La croyance au progrès s’atténua lorsqu’apparut la conscience qu’il tendait à la dégradation écologique de la planète, y compris à celle des sociétés et civilisations humaines ; le sida puis surtout le Covid ont, par ailleurs, révélé l’impuissance de la science à éliminer les bactéries et virus ; enfin, partout sévit une crise de la démocratie et des civilisations. Les pensées unilatérales, sectaires, fanatiques redeviennent hégémoniques.
Aussi, alors que la planète est livrée à des processus régressifs qui semblent implacables – l’hégémonie du profit, les dégradations écologiques, les guerres, les crises multiples liées en une polycrise... –, une élite technocratique californienne a ressuscité puis mondialisé une croyance au progrès fondée sur les succès des sciences.
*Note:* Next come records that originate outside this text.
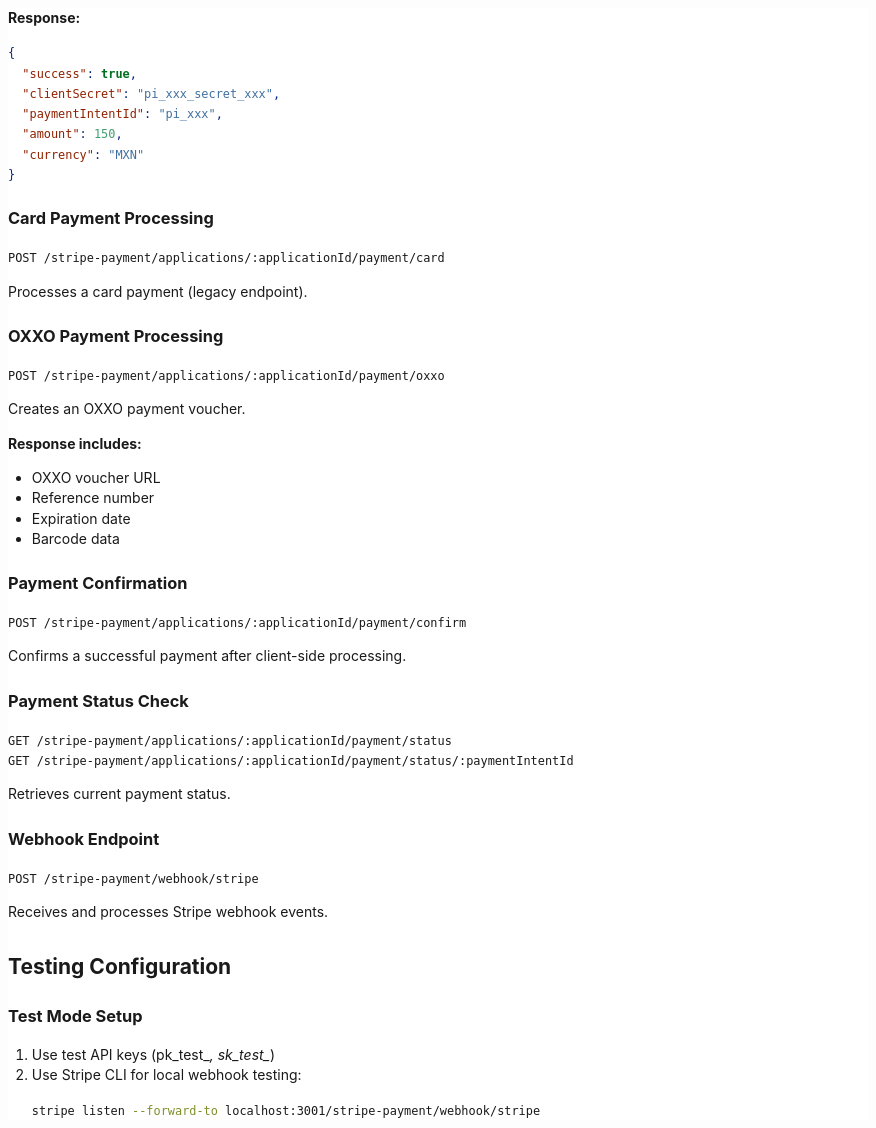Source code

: **Response:**
```json
{
  "success": true,
  "clientSecret": "pi_xxx_secret_xxx",
  "paymentIntentId": "pi_xxx",
  "amount": 150,
  "currency": "MXN"
}
```

### Card Payment Processing
```
POST /stripe-payment/applications/:applicationId/payment/card
```
Processes a card payment (legacy endpoint).

### OXXO Payment Processing
```
POST /stripe-payment/applications/:applicationId/payment/oxxo
```
Creates an OXXO payment voucher.

**Response includes:**
- OXXO voucher URL
- Reference number
- Expiration date
- Barcode data

### Payment Confirmation
```
POST /stripe-payment/applications/:applicationId/payment/confirm
```
Confirms a successful payment after client-side processing.

### Payment Status Check
```
GET /stripe-payment/applications/:applicationId/payment/status
GET /stripe-payment/applications/:applicationId/payment/status/:paymentIntentId
```
Retrieves current payment status.

### Webhook Endpoint
```
POST /stripe-payment/webhook/stripe
```
Receives and processes Stripe webhook events.

## Testing Configuration

### Test Mode Setup
1. Use test API keys (pk_test_*, sk_test_*)
2. Use Stripe CLI for local webhook testing:
   ```bash
   stripe listen --forward-to localhost:3001/stripe-payment/webhook/stripe
   ```
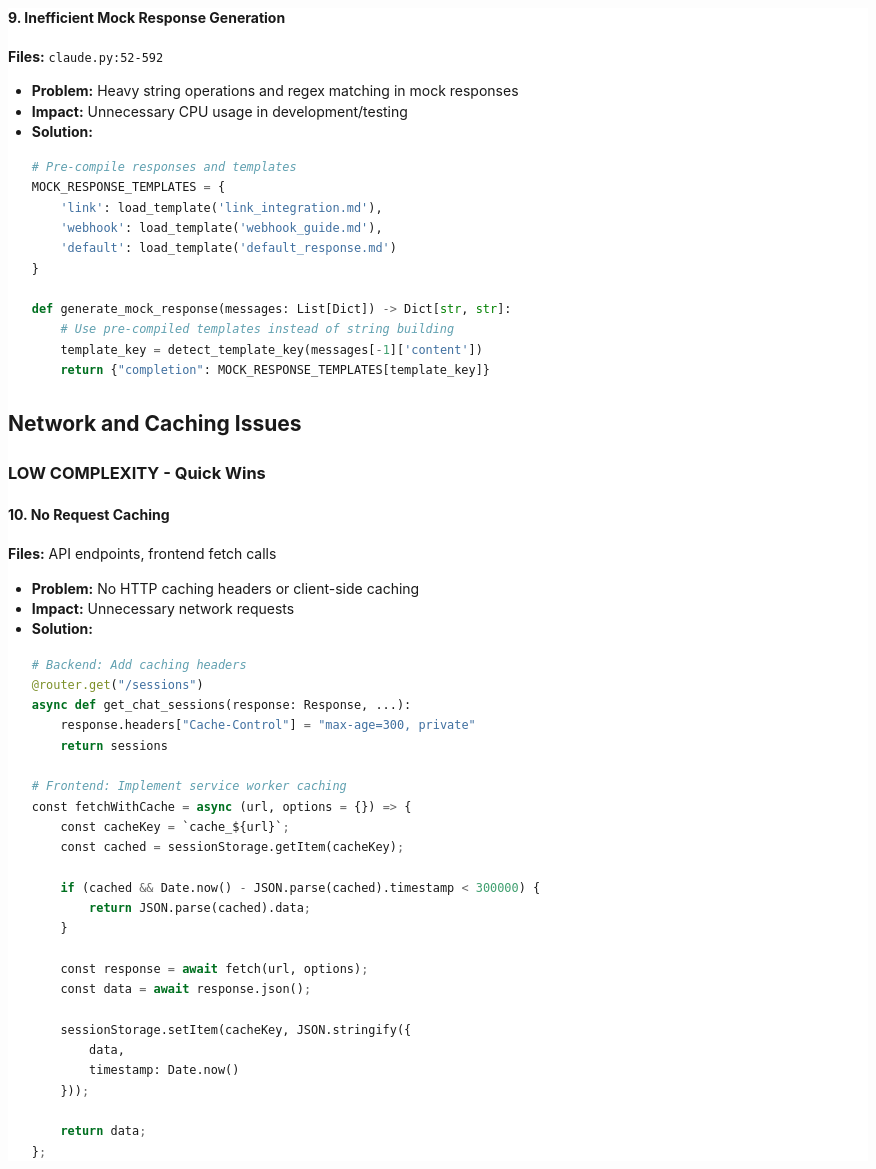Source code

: #### 9. Inefficient Mock Response Generation
**Files:** `claude.py:52-592`
- **Problem:** Heavy string operations and regex matching in mock responses
- **Impact:** Unnecessary CPU usage in development/testing
- **Solution:**
  ```python
  # Pre-compile responses and templates
  MOCK_RESPONSE_TEMPLATES = {
      'link': load_template('link_integration.md'),
      'webhook': load_template('webhook_guide.md'),
      'default': load_template('default_response.md')
  }
  
  def generate_mock_response(messages: List[Dict]) -> Dict[str, str]:
      # Use pre-compiled templates instead of string building
      template_key = detect_template_key(messages[-1]['content'])
      return {"completion": MOCK_RESPONSE_TEMPLATES[template_key]}
  ```

## Network and Caching Issues

### **LOW COMPLEXITY** - Quick Wins

#### 10. No Request Caching
**Files:** API endpoints, frontend fetch calls
- **Problem:** No HTTP caching headers or client-side caching
- **Impact:** Unnecessary network requests
- **Solution:**
  ```python
  # Backend: Add caching headers
  @router.get("/sessions")
  async def get_chat_sessions(response: Response, ...):
      response.headers["Cache-Control"] = "max-age=300, private"
      return sessions
  
  # Frontend: Implement service worker caching
  const fetchWithCache = async (url, options = {}) => {
      const cacheKey = `cache_${url}`;
      const cached = sessionStorage.getItem(cacheKey);
      
      if (cached && Date.now() - JSON.parse(cached).timestamp < 300000) {
          return JSON.parse(cached).data;
      }
      
      const response = await fetch(url, options);
      const data = await response.json();
      
      sessionStorage.setItem(cacheKey, JSON.stringify({
          data,
          timestamp: Date.now()
      }));
      
      return data;
  };
  ```
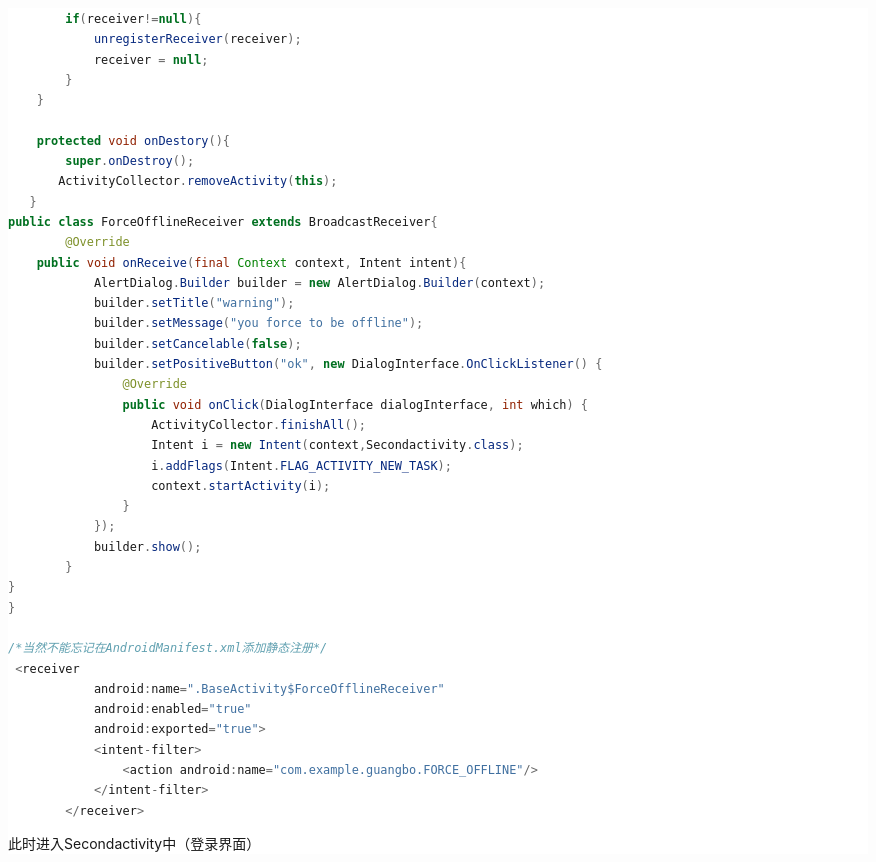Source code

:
 ```java
        if(receiver!=null){
            unregisterReceiver(receiver);
            receiver = null;
        }
    }

    protected void onDestory(){
        super.onDestroy();
       ActivityCollector.removeActivity(this);
   }
public class ForceOfflineReceiver extends BroadcastReceiver{
        @Override
    public void onReceive(final Context context, Intent intent){
            AlertDialog.Builder builder = new AlertDialog.Builder(context);
            builder.setTitle("warning");
            builder.setMessage("you force to be offline");
            builder.setCancelable(false);
            builder.setPositiveButton("ok", new DialogInterface.OnClickListener() {
                @Override
                public void onClick(DialogInterface dialogInterface, int which) {
                    ActivityCollector.finishAll();
                    Intent i = new Intent(context,Secondactivity.class);
                    i.addFlags(Intent.FLAG_ACTIVITY_NEW_TASK);
                    context.startActivity(i);
                }
            });
            builder.show();
        }
}
}

/*当然不能忘记在AndroidManifest.xml添加静态注册*/
 <receiver
            android:name=".BaseActivity$ForceOfflineReceiver"
            android:enabled="true"
            android:exported="true">
            <intent-filter>
                <action android:name="com.example.guangbo.FORCE_OFFLINE"/>
            </intent-filter>
        </receiver>

```
此时进入Secondactivity中（登录界面）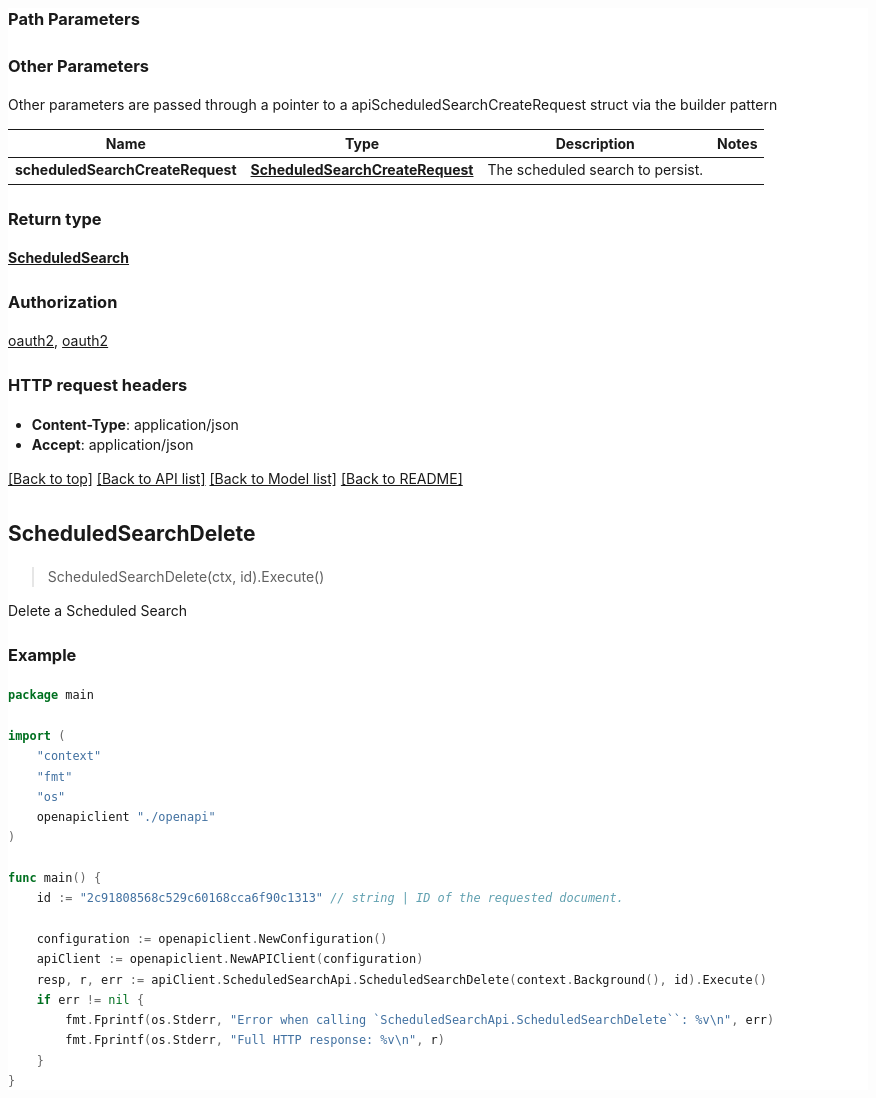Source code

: ### Path Parameters



### Other Parameters

Other parameters are passed through a pointer to a apiScheduledSearchCreateRequest struct via the builder pattern


Name | Type | Description  | Notes
------------- | ------------- | ------------- | -------------
 **scheduledSearchCreateRequest** | [**ScheduledSearchCreateRequest**](ScheduledSearchCreateRequest.md) | The scheduled search to persist. | 

### Return type

[**ScheduledSearch**](ScheduledSearch.md)

### Authorization

[oauth2](../README.md#oauth2), [oauth2](../README.md#oauth2)

### HTTP request headers

- **Content-Type**: application/json
- **Accept**: application/json

[[Back to top]](#) [[Back to API list]](../README.md#documentation-for-api-endpoints)
[[Back to Model list]](../README.md#documentation-for-models)
[[Back to README]](../README.md)


## ScheduledSearchDelete

> ScheduledSearchDelete(ctx, id).Execute()

Delete a Scheduled Search



### Example

```go
package main

import (
    "context"
    "fmt"
    "os"
    openapiclient "./openapi"
)

func main() {
    id := "2c91808568c529c60168cca6f90c1313" // string | ID of the requested document.

    configuration := openapiclient.NewConfiguration()
    apiClient := openapiclient.NewAPIClient(configuration)
    resp, r, err := apiClient.ScheduledSearchApi.ScheduledSearchDelete(context.Background(), id).Execute()
    if err != nil {
        fmt.Fprintf(os.Stderr, "Error when calling `ScheduledSearchApi.ScheduledSearchDelete``: %v\n", err)
        fmt.Fprintf(os.Stderr, "Full HTTP response: %v\n", r)
    }
}
```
Ces idéologues promettent à la fois l’immortalité, une société parfaite régulée par l’intelligence artificielle, et la continuation de l’aventure humaine sur des planètes colonisées à commencer par la lune et mars : le transhumanisme devenant le posthumanisme.
Mais il apparaît que seule une minorité privilégiée pourrait bénéficier du transhumanisme (encore que l’immortalité humaine soit un mythe irréalisable dans un système solaire et un univers eux-mêmes mortels) laissant végéter voire disparaître le reste de l’humanité.
L’intelligence en crise
Plus amplement c’est le progrès lui-même qui porte en lui une tache sombre ou un trou noir : l’absence de tout progrès moral accompagnant le progrès scientifico-technico-économique. Le vrai progrès dont ait besoin l’humanité est celui de la compréhension humaine, de la bienveillance, de la solidarité, de l’amitié ; dans ce domaine il n’y a eu que des progrès partiels et provisoires dans une régression généralisée.
Le paradoxe est que non seulement le progrès matériel ne s’accompagne d’aucun progrès moral, mais aussi que les innombrables connaissances qui se multiplient demeurent séparées et cloisonnées sans conduire à une pensée capable d’affronter les problèmes humains fondamentaux.
L’intelligence et la pensée sont elles-mêmes en crise, dans le règne des connaissances disciplinaire, séparées arbitrairement. Leur association permettrait pourtant de nourrir une pensée complexe et de traiter les problèmes fondamentaux et globaux.